[READING TEXT Boundary: Start]

The Illumination by Kevin Brockmeier sold itself to me based on this plot description: one evening, all over the world, pain begins to emit light. A flesh wound, a cold sore, a headache, cancer; all physical pain manifests itself with light which, in the language of the book jacket, glitters, fluoresces, blazes. I knew this would not be science fiction, for the rest of the plot description makes clear that the book will tell the stories of six people who all experience various kinds of pain and who all have contact with a notebook that is a collection of daily love notes left by a husband for his wife.
This book is really a loosely-knit short story cycle, the kinds of stories you'd find in the New Yorker--that's not mean to be a compliment or an insult, just a description. Ultimately, it struck me that both the "Illumination" and the notebook were gimmicks in order to have a framework for otherwise unconnected narratives. Most of the individual stories are interesting, but I wound up being disappointed that the gimmicks didn't amount to much. The plot point of pain emitting light is not crucial to any of the stories; it adds some nice grace notes here and there, but very little is done with it. Is it science or God or something else entirely? One story, about a missionary, seems about to touch on the spiritual nature of the Illumination, but it goes nowhere.
The notebook with its single sentence love notes ("I love how quietly you speak when you're catching a cold"; "I love how you fumble for words when you're angry"; "I love the joke you told an Eli and Abby's wedding reception") winds up being more important to the characters. Each of the six characters takes possession of the book, reads from it, and wonders about its origin; one of the stories is about the man who wrote the notes, which his wife, now deceased, kept in the notebook. One story is about a writer, suffering from terrible mouth pains (ulcers, cancre sores, etc.) who draws inspiration from the notebook for a story she writes.
Even though I felt tricked and let down by the book, I thought most of the stories were worth reading. One is a little creepy: a photojournalist takes a picture of a high school girl cutting herself in public (perhaps to see the Illumination, though her reasons are not clear), winds up taking her in when her parents throw her out, and by the end of the story has joined her in her flesh-cutting activities. The story about the writer is the most interesting one, and it has the added bonus of a story-within-the-story that she writes about communicating with the dead.

[READING TEXT Boundary: End]
[MATERIAL PROVIDED Boundary: Start]

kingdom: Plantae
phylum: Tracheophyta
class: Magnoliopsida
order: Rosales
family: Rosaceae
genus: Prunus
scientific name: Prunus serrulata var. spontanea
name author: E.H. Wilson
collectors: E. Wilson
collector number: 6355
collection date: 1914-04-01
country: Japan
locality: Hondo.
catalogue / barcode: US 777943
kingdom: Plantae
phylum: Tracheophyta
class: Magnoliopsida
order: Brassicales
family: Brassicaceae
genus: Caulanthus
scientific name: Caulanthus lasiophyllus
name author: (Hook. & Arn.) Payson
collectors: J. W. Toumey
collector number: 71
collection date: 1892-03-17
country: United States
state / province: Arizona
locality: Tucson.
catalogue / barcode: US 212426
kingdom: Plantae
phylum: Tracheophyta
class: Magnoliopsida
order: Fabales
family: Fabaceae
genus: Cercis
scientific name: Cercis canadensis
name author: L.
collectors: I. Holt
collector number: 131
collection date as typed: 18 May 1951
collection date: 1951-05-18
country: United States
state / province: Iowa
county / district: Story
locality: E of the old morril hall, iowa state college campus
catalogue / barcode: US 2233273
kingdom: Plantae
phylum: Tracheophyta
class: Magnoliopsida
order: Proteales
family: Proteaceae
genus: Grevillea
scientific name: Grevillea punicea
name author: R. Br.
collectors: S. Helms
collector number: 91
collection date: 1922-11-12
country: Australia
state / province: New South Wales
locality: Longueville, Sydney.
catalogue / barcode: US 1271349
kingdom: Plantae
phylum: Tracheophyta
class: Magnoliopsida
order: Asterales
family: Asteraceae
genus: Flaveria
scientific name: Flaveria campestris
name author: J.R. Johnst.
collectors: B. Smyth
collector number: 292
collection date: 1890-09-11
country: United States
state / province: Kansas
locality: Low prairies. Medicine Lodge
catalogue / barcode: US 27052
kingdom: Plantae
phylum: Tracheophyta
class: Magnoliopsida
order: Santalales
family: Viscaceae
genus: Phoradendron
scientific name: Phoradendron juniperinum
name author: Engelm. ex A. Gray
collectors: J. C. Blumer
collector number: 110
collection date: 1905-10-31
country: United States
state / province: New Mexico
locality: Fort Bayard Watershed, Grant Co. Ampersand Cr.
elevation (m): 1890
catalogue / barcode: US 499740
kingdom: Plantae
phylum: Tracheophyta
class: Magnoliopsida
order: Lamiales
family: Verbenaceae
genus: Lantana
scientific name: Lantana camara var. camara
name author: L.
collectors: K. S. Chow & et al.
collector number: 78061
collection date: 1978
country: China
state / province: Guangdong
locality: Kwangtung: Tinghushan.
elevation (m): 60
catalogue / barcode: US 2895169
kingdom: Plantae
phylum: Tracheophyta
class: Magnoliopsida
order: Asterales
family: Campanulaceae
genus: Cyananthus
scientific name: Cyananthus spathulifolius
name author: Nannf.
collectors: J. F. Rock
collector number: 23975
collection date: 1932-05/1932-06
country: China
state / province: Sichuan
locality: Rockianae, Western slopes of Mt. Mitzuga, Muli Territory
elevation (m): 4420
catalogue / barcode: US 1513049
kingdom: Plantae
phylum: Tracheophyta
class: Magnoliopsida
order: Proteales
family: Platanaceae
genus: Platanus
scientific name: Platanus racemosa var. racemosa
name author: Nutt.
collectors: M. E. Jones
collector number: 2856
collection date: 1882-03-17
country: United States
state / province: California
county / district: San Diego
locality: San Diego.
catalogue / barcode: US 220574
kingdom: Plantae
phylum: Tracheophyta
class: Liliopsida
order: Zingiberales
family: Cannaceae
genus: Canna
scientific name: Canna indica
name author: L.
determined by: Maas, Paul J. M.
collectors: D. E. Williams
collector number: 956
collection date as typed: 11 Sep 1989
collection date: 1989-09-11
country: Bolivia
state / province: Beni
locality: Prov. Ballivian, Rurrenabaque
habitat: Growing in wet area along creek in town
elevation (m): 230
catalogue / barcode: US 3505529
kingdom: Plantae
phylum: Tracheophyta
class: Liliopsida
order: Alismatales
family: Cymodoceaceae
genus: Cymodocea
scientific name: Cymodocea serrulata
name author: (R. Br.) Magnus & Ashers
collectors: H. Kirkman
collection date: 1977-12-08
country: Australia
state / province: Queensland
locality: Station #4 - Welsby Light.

[MATERIAL PROVIDED Boundary: End]

• [TASK]:
From the review of The Illumination, reproduce the passage starting at "The Illumination by" and ending at "for his wife.".

• [RESPONSE AREA]:
The Illumination by Kevin Brockmeier sold itself to me based on this plot description: one evening, all over the world, pain begins to emit light. A flesh wound, a cold sore, a headache, cancer; all physical pain manifests itself with light which, in the language of the book jacket, glitters, fluoresces, blazes. I knew this would not be science fiction, for the rest of the plot description makes clear that the book will tell the stories of six people who all experience various kinds of pain and who all have contact with a notebook that is a collection of daily love notes left by a husband for his wife.